Walker doesn’t have to make M.S. his personal crest. Similarly, he doesn’t have to perform religiously at the Pro-Am’s volunteer thank you night the Wednesday before the AT&T. The most loyal amateurs eventually take a year off.
“Everybody who fills a celebrity spot is a special person,” Harper says, “But Clay, his motor runs faster and harder. I’m amazed at the drive, imagination and energy.”

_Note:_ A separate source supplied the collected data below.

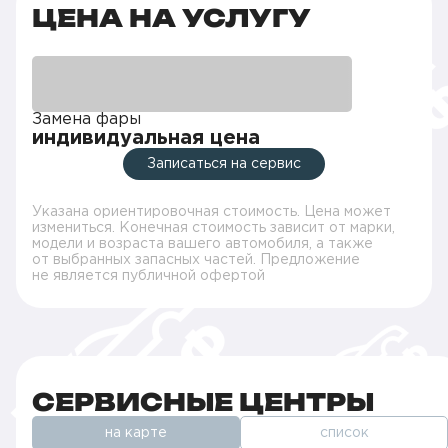
ЦЕНА НА УСЛУГУ
Замена фары
индивидуальная цена
Записаться на сервис
Указана ориентировочная стоимость. Цена может
измениться. Конечная стоимость зависит от марки,
модели и возраста вашего автомобиля, а также
от выбранных запасных частей. Предложение
не является публичной офертой
СЕРВИСНЫЕ ЦЕНТРЫ
на карте
список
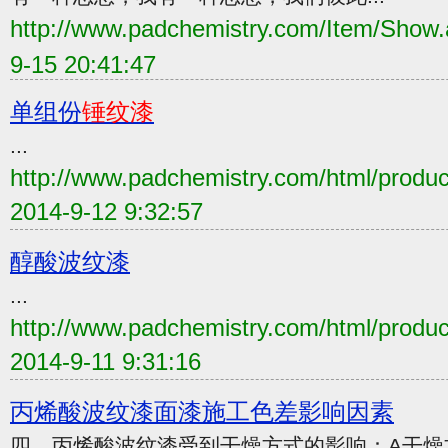
http://www.padchemistry.com/Item/Sho
9-15 20:41:47
单组份
锤纹漆
...
http://www.padchemistry.com/html/produ
2014-9-12 9:32:57
醇酸波纹漆
...
http://www.padchemistry.com/html/produ
2014-9-11 9:31:16
丙烯酸波纹漆面漆施工色差影响因素
四、丙烯酸波纹漆受到干燥方式的影响：A干燥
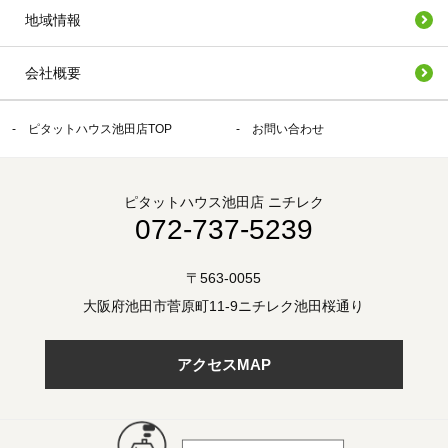
地域情報
会社概要
ピタットハウス池田店TOP
お問い合わせ
ピタットハウス池田店 ニチレク
072-737-5239
〒563-0055
大阪府池田市菅原町11-9ニチレク池田桜通り
アクセスMAP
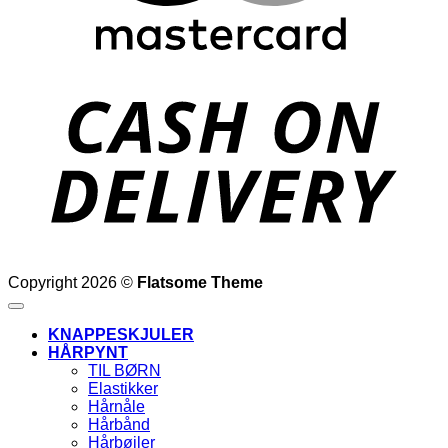
D
Copyright 2026 ©
Flatsome Theme
KNAPPESKJULER
HÅRPYNT
TIL BØRN
Elastikker
Hårnåle
Hårbånd
Hårbøjler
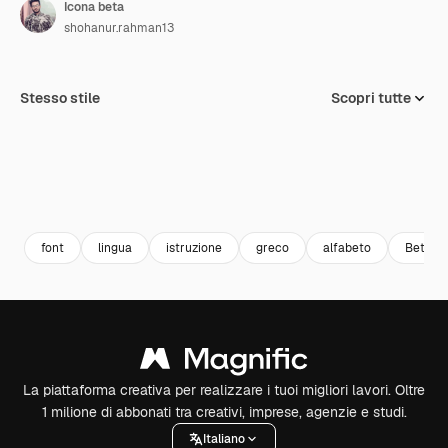
Icona beta
shohanur.rahman13
Stesso stile
Scopri tutte
font
lingua
istruzione
greco
alfabeto
Beta
La piattaforma creativa per realizzare i tuoi migliori lavori. Oltre
1 milione di abbonati tra creativi, imprese, agenzie e studi.
Italiano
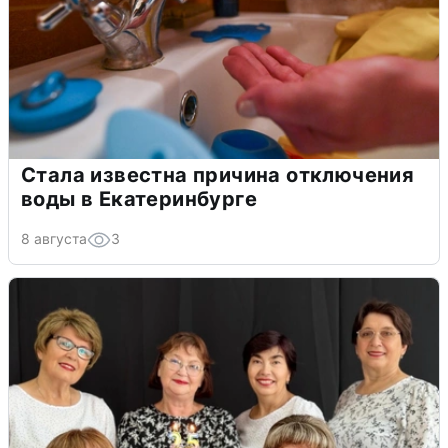
Стала известна причина отключения
воды в Екатеринбурге
8 августа
3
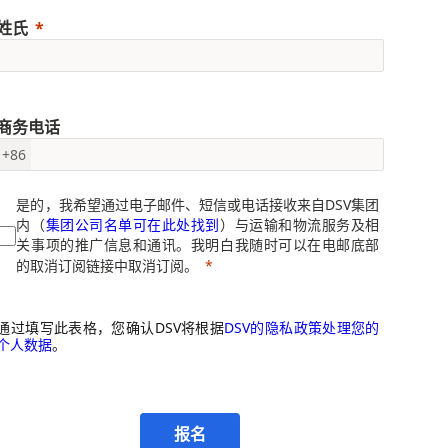
姓氏
商务电话
+86
是的，我希望通过电子邮件、短信或电话接收来自DSV集团
内（
集团公司名单可在此处找到
）与运输和物流服务及相
关事项的推广信息和通讯。我明白我随时可以在电邮底部
的取消订阅链接中取消订阅。
通过填写此表格，您确认DSV将根据
DSV的隐私政策处理您的
个人数据
。
报名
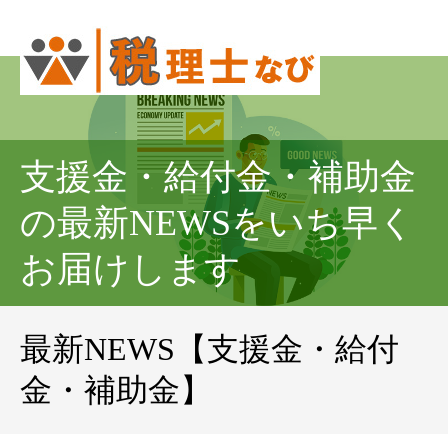
支援金・給付金・補助金
の最新NEWSをいち早く
お届けします
最新NEWS【支援金・給付
金・補助金】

And those shows apparently weren’t enough for Walker. In 2000 he threw a free concert at Monterey County Fairgrounds as a thank you for U.S. Open volunteers. More than a decade back, after tournament chiefs asked if he’d help out with a brief appearance in the volunteer tent after play on Friday, he promptly started flying out his band and recruiting celebs to appear with him.
Assistant Tournament Director Margo Daniels saw a few of those shows as she spent 30 years in volunteer hospitality.
“I’ve never met another person in the entertainment world who has the heart he does,” she says.
“His band goes up for an hour and half,” Harper adds. “Food, airfare and salary – on his dime.”
The volunteers, in turn, are the engine behind the Pro-Am parent Monterey Peninsula Foundation’s push to raise nearly $10 million last year alone. That jump-starts dozens of local nonprofits, ranging from Meals on Wheels to Monterey Museum of Art.
Walker finds more than fairways in that.
“The competition is nice,” he says, “but what feels good is the company and presence among golfers, the fans on the Peninsula and the people involved. Call it tribal. You have this huge spiritual connection.”
The fact a man with a microphone started it all makes it even more magic, he continues.
“Being an entertainer, I’m partial to entertainers,” he says, smiling at the thought of the founder who hatched the National Pro-Am Golf Championship, commonly known as the Crosby Clambake, in 1937. “It’s such a wonderful legacy that an entertainer started this. I have pride in my voice when I say that.”
Fittingly enough, when he started his tournament he got advice from Bing Crosby buddy Jackie Burke, Jr., the godfather of Bing’s son Nathaniel and owner of Champions Golf Course in Houston.
“He and I have talked about it at length,” Walker says. “He told me, ‘Son, start small and build it. That’s what Bing did.’”
Pebble and Walker just inked a deal for an extension of the tournament, which thrives on unscripted moments as much as the AT&T. Walker and Harper share the same favorite spot of spontaneity from 2012: Superpower producer Burnett jumped on stage at the classic’s gala dinner and held a guitar high above his 6-foot-7-inch frame and plucked it blind.
“He sounded so good I was shocked,” Walker says. “He didn’t hesitate, no sound check, jumped up and brought this electricity to the tournament.”
Anyone who’s seen Walker in concert knows he’s well-qualified to identify electricity. With Walker, though, it’s not something reserved for his live shows. It’s something that shows in how he lives.